La première chose que le canon relève est la Déviation : l'Abîme est extrêmement enclin à l'unicité. Les Diables de différentes lignées possèdent différentes capacités, et même parmi les diables d'une même lignée, elles diffèrent en raison des particularités de la nature elle-même. Deux porteurs identiques n'existent tout simplement pas ici.

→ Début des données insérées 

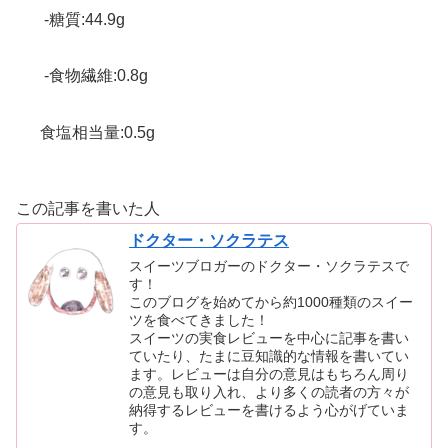
-糖質:44.9g
-食物繊維:0.8g
食塩相当量:0.5g
この記事を書いた人
ドクター・ソクラテス
スイーツブロガーのドクター・ソクラテスで
す！
このブログを始めてから約1000種類のスイー
ツを食べてきました！
スイーツの実食レビューを中心に記事を書い
ていたり、たまに豆知識的な情報を書いてい
ます。レビューは自分の意見はもちろん周り
の意見も取り入れ、より多くの読者の方々が
納得するレビューを書けるよう心がげていま
す。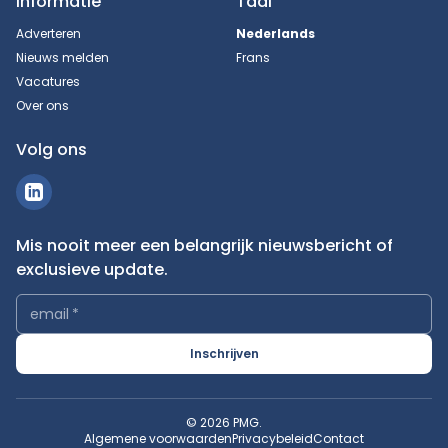
Informatie
Taal
Adverteren
Nederlands
Nieuws melden
Frans
Vacatures
Over ons
Volg ons
Mis nooit meer een belangrijk nieuwsbericht of
exclusieve update.
email
*
Inschrijven
© 2026 PMG.
Algemene voorwaarden
Privacybeleid
Contact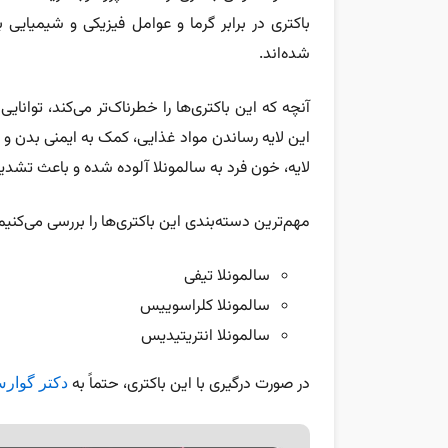
شده‌اند.
آنچه که این باکتری‌ها را خطرناک‌تر می‌کند، توانایی 
این لایه رساندن مواد غذایی، کمک به ایمنی بدن و ک
لایه، خون فرد به سالمونلا آلوده شده و باعث تشدید
مهم‌ترین دسته‌بندی این باکتری‌ها را بررسی می‌کنیم
سالمونلا تیفی
سالمونلا کلراسوییس
سالمونلا انتریتیدیس
در صورت درگیری با این باکتری، حتماً به
دکتر گوار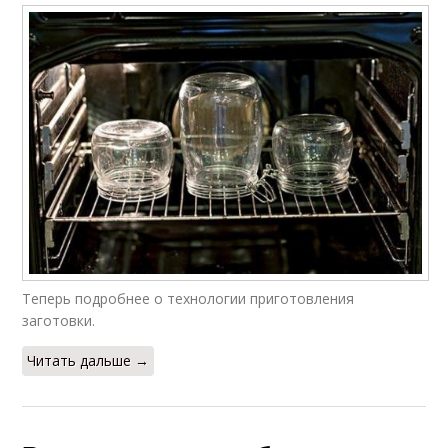
Теперь подробнее о технологии приготовления
заготовки.
Читать дальше →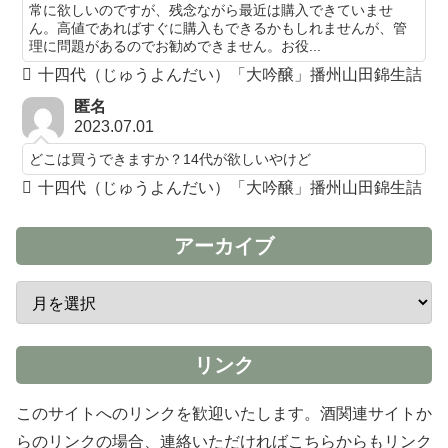
常に欲しいのですが、残念ながら最近は購入できていませ
ん。高値であればすぐに購入もできるかもしれませんが、管
理に問題があるのでお勧めできません。お役...
十四代（じゅうよんだい）「大吟醸」播州山田錦生詰
匿名
2023.07.01
どこは買うできますか？14代が欲しいやけど
十四代（じゅうよんだい）「大吟醸」播州山田錦生詰
アーカイブ
リンク
このサイトへのリンクを歓迎いたします。酒関連サイトか
らのリンクの場合、連絡いただければこちらからもリンク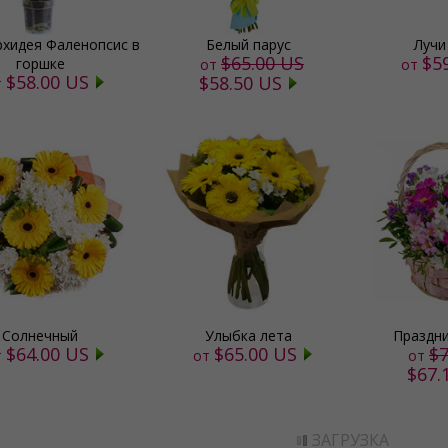
рхидея Фаленопсис в
Белый парус
Лучи
$65.00 US
$5
горшке
от
от
$58.00 US
$58.50 US
т
Солнечный
Улыбка лета
Праздн
$64.00 US
$65.00 US
$7
т
от
от
$67.
ЗАГРУЗКА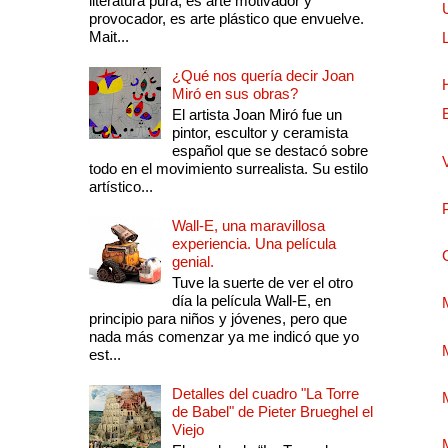
literatura pura, es arte motivador y
provocador, es arte plástico que envuelve.
Mait...
¿Qué nos quería decir Joan
Miró en sus obras?
El artista Joan Miró fue un
pintor, escultor y ceramista
español que se destacó sobre
todo en el movimiento surrealista. Su estilo
artístico...
Wall-E, una maravillosa
experiencia. Una película
genial.
Tuve la suerte de ver el otro
día la película Wall-E, en
principio para niños y jóvenes, pero que
nada más comenzar ya me indicó que yo
est...
Detalles del cuadro "La Torre
de Babel" de Pieter Brueghel el
Viejo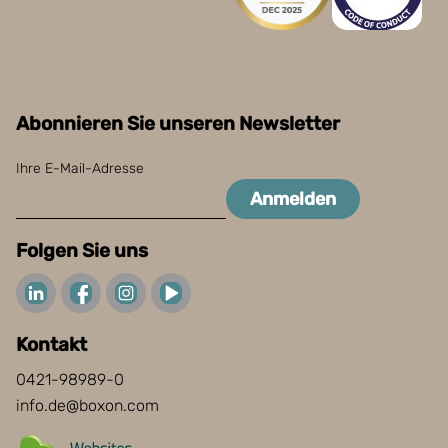
Abonnieren Sie unseren Newsletter
Ihre E-Mail-Adresse
Anmelden
Folgen Sie uns
Kontakt
0421-98989-0
info.de@boxon.com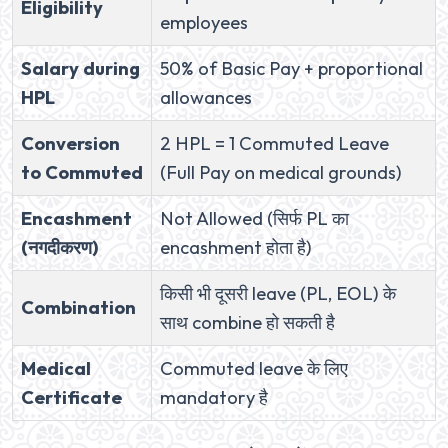
Eligibility
employees
Salary during
50% of Basic Pay + proportional
HPL
allowances
Conversion
2 HPL = 1 Commuted Leave
to Commuted
(Full Pay on medical grounds)
Encashment
Not Allowed (सिर्फ PL का
(नगदीकरण)
encashment होता है)
किसी भी दूसरी leave (PL, EOL) के
Combination
साथ combine हो सकती है
Medical
Commuted leave के लिए
Certificate
mandatory है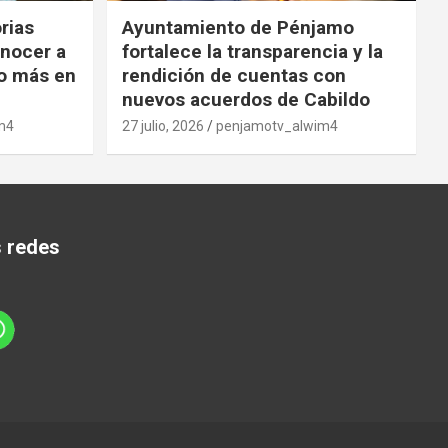
orias
Ayuntamiento de Pénjamo
onocer a
fortalece la transparencia y la
o más en
rendición de cuentas con
nuevos acuerdos de Cabildo
m4
27 julio, 2026
penjamotv_alwim4
s redes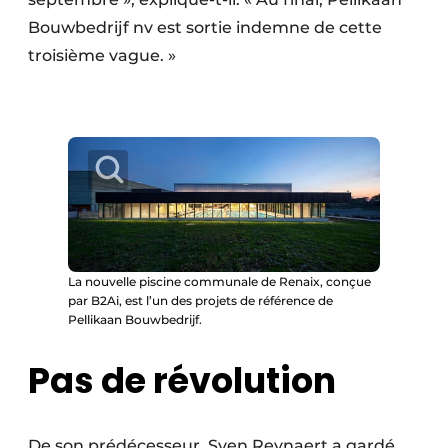
Bouwbedrijf nv est sortie indemne de cette
troisième vague. »
La nouvelle piscine communale de Renaix, conçue
par B2Ai, est l’un des projets de référence de
Pellikaan Bouwbedrijf.
Pas de révolution
De son prédécesseur, Sven Reynaert a gardé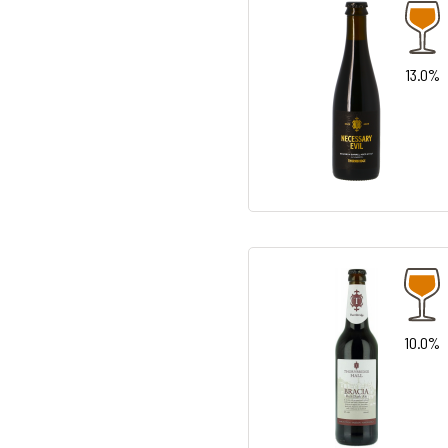
13.0%
10.0%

La force, la vitesse et la protection augmentent de manière globale ;
l'esprit devient froid : le Diable ne panique pas et ne ressent pas la peur ;
Le pressentiment du danger, autrement dit la perception de la malveillance — il sent d'où et de qui provient la menace, et prépare donc précisément la riposte, se venge ou étouffe la menace dans l'œuf ;
La transformation en diable — temporairement, il croît en taille, en force et en vitesse et rompt tous les liens ;
s'y ajoutent les charmes des domaines de la Flamme, du Poison et de la Souillure ;
La Langue de l'Abomination — le Diable prononce des mots démoniaques, issus de l'Abîme et pleins de souillure et de corruption, et ces mots agissent par eux-mêmes.
La composition du palier est à la hauteur : outre les parties d'un léopard maléfique aux yeux rouges et d'un démon de magma, la formule comprend treize doigts d'un nourrisson tué par ses propres parents.